At first glance, January 2026 looks softer than January 2025. The median home price among families moving to Kingsport from outside the region came in at $290,000 this January, compared to $383,000 a year ago. Price per square foot also dipped, from $175 to $163. On the surface, that looks like a pullback.

But the annual data tells a very different—and more accurate—story.
Looking at the past 12 months instead of a single month, the median price is essentially flat: $333,000 for the year ending January 2026, compared to $336,955 the year before. Meanwhile, price per square foot rose from $158 to $171, an increase of roughly eight percent. That’s not a market losing value. That’s a market where what sold changed.

The key shift is composition. Over the past year, fewer new homes have entered the sales mix. New construction peaked locally in 2023 and has gradually eased since then. As a result, more of the homes closing in January 2026 were older and smaller. When that happens, median prices tend to soften even when underlying value—measured per square foot—continues to rise.
That’s exactly what the data shows. January 2026 featured a noticeably older housing stock than recent Januarys, with fewer large, newly built homes closing. The lower median price reflects that mix, not a drop in demand or confidence.
Migration data reinforces that interpretation. Kingsport continues to attract households from across the country. Over the past 12 months, 589 new families moved here from outside the region, representing 46 states. That’s down from 736 families the year before, but context matters. The 2021–2023 period was historically abnormal, driven by pandemic-era remote work, ultra-low interest rates, and sudden geographic flexibility. A 20 percent cooling from those peak years isn’t a reversal—it’s normalization.
What hasn’t changed is the pattern.

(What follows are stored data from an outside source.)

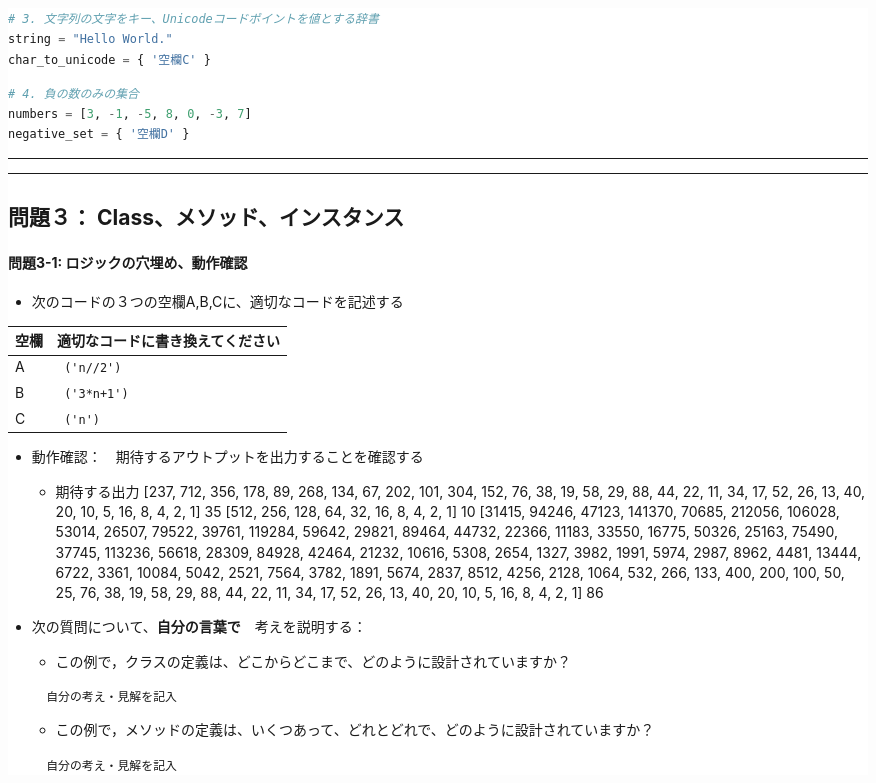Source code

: 
```python
# 3. 文字列の文字をキー、Unicodeコードポイントを値とする辞書
string = "Hello World."
char_to_unicode = { '空欄C' }
```


```python
# 4. 負の数のみの集合
numbers = [3, -1, -5, 8, 0, -3, 7]
negative_set = { '空欄D' }
```

----------
----------

## 問題３： Class、メソッド、インスタンス

#### 問題3-1:  ロジックの穴埋め、動作確認
- 次のコードの３つの空欄A,B,Cに、適切なコードを記述する

|空欄|適切なコードに書き換えてください|
|-|-|
|A|```  ('n//2')  ```|
|B|```  ('3*n+1')  ```|
|C|```  ('n')  ```|

- 動作確認：　期待するアウトプットを出力することを確認する

    - 期待する出力
          [237, 712, 356, 178, 89, 268, 134, 67, 202, 101, 304, 152, 76, 38, 19, 58, 29, 88, 44, 22, 11, 34, 17, 52, 26, 13, 40, 20, 10, 5, 16, 8, 4, 2, 1]
          35
          [512, 256, 128, 64, 32, 16, 8, 4, 2, 1]
          10
          [31415, 94246, 47123, 141370, 70685, 212056, 106028, 53014, 26507, 79522, 39761, 119284, 59642, 29821, 89464, 44732, 22366, 11183, 33550, 16775, 50326, 25163, 75490, 37745, 113236, 56618, 28309, 84928, 42464, 21232, 10616, 5308, 2654, 1327, 3982, 1991, 5974, 2987, 8962, 4481, 13444, 6722, 3361, 10084, 5042, 2521, 7564, 3782, 1891, 5674, 2837, 8512, 4256, 2128, 1064, 532, 266, 133, 400, 200, 100, 50, 25, 76, 38, 19, 58, 29, 88, 44, 22, 11, 34, 17, 52, 26, 13, 40, 20, 10, 5, 16, 8, 4, 2, 1]
          86

- 次の質問について、**自分の言葉で**　考えを説明する：

    - この例で，クラスの定義は、どこからどこまで、どのように設計されていますか？
    ```
      自分の考え・見解を記入
    ```
    - この例で，メソッドの定義は、いくつあって、どれとどれで、どのように設計されていますか？
    ```
      自分の考え・見解を記入
    ```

Most new residents still come from within a 300-mile drive shed, particularly the Southeast and Mid-Atlantic, while a steady stream continues to arrive from higher-cost coastal metros. Kingsport’s appeal remains broad, national, and durable.
In fact, the shift we’re seeing may be a healthy one. Rapid growth often brings volatility: price spikes, infrastructure strain, and affordability pressures. Kingsport’s recent trend is different. Growth has slowed from “too hot” to something closer to “just right.” Prices have stabilized. Value per square foot continues to climb. And the community is absorbing new residents without the whiplash seen in faster-growing markets.
That balance matters. It’s what allows teachers, healthcare workers, young families, and retirees alike to compete in the same housing market. It’s what keeps Kingsport attractive not just to newcomers, but to people who already call it home.
So if January 2026 feels quieter than January 2025, that’s not a warning sign. It’s a reminder that single months don’t define markets—trends do. And the longer trend shows a community that has transitioned from pandemic surge to sustainable momentum, with housing values holding firm and migration continuing at a pace that strengthens rather than overwhelms.
That’s not a slowdown to fear. It’s a course correction many cities would welcome.